From the records below, transcribe exactly the lines that begin at the line with "simulator of the" and end at the line with "Recent advances in", both included.
____________
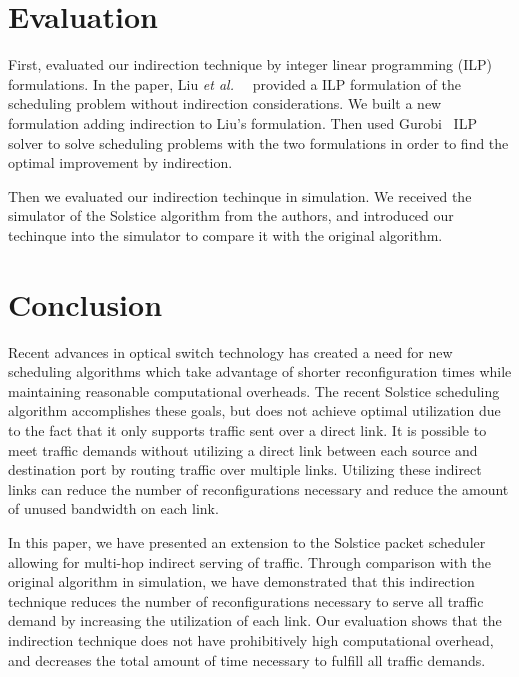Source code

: \section{Evaluation}
\label{sec:goal}
First, evaluated our indirection technique by integer
linear programming (ILP) formulations. In the paper, Liu \textit{et al.\ }~\cite{Liu:2015}
provided a ILP formulation of the scheduling problem without indirection
considerations. We built a new formulation adding indirection to Liu's formulation.
Then used Gurobi~\cite{gurobi}
ILP solver to solve scheduling problems with the two formulations in order
to find the optimal improvement by indirection.

Then we evaluated our indirection techinque in simulation. We received the
simulator of the Solstice algorithm from the authors, and introduced
our techinque into the simulator to compare it with the original algorithm.


\section{Conclusion}
\label{sec:conclu}

Recent advances in optical switch technology has created a need for new scheduling
algorithms which take advantage of shorter reconfiguration times while maintaining
reasonable computational overheads. The recent Solstice scheduling algorithm
accomplishes these goals, but does not achieve optimal utilization due to the
fact that it only supports traffic sent over a direct link.
It is possible to meet traffic demands without utilizing a direct link between
each source and destination port by routing traffic over multiple links.
Utilizing these indirect links can reduce the number of reconfigurations necessary
and reduce the amount of unused bandwidth on each link.

In this paper, we have presented an extension to the Solstice packet scheduler allowing for
multi-hop indirect serving of traffic. Through comparison with the original
algorithm in simulation, we have demonstrated that
this indirection technique reduces the number of reconfigurations necessary to serve
all traffic demand by increasing the utilization of each link. 
Our evaluation shows that the indirection technique does not have prohibitively high
computational overhead, and decreases the total amount of time necessary to fulfill
all traffic demands. 
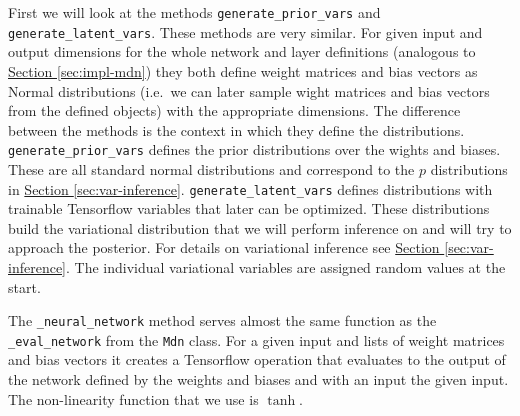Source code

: \documentclass[12pt,a4paper,twoside]{scrartcl}
\numberwithin{equation}{section}
\newcommand{\refsec}[1]{\hyperref[#1]{Section \ref*{#1}}}
\begin{document}
First we will look at the methods \texttt{generate\_prior\_vars} and \texttt{generate\_latent\_vars}. These methods are very similar. For given input and output dimensions for the whole network and layer definitions (analogous to \refsec{sec:impl-mdn}) they both define weight matrices and bias vectors as Normal distributions (i.e.\ we can later sample wight matrices and bias vectors from the defined objects) with the appropriate dimensions. The difference between the methods is the context in which they define the distributions. \texttt{generate\_prior\_vars} defines the prior distributions over the wights and biases. These are all standard normal distributions and correspond to the \(p\) distributions in \refsec{sec:var-inference}. \texttt{generate\_latent\_vars} defines distributions with trainable Tensorflow variables that later can be optimized. These distributions build the variational distribution that we will perform inference on and will try to approach the posterior. For details on variational inference see \refsec{sec:var-inference}. The individual variational variables are assigned random values at the start.

The \texttt{\_neural\_network} method serves almost the same function as the \texttt{\_eval\_network} from the \texttt{Mdn} class. For a given input and lists of weight matrices and bias vectors it creates a Tensorflow operation that evaluates to the output of the network defined by the weights and biases and with an input the given input. The non-linearity function that we use is \(\tanh\). 
\end{document}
____________
Output of the task
simulator of the Solstice algorithm from the authors, and introduced
our techinque into the simulator to compare it with the original algorithm.


\section{Conclusion}
\label{sec:conclu}

Recent advances in optical switch technology has created a need for new scheduling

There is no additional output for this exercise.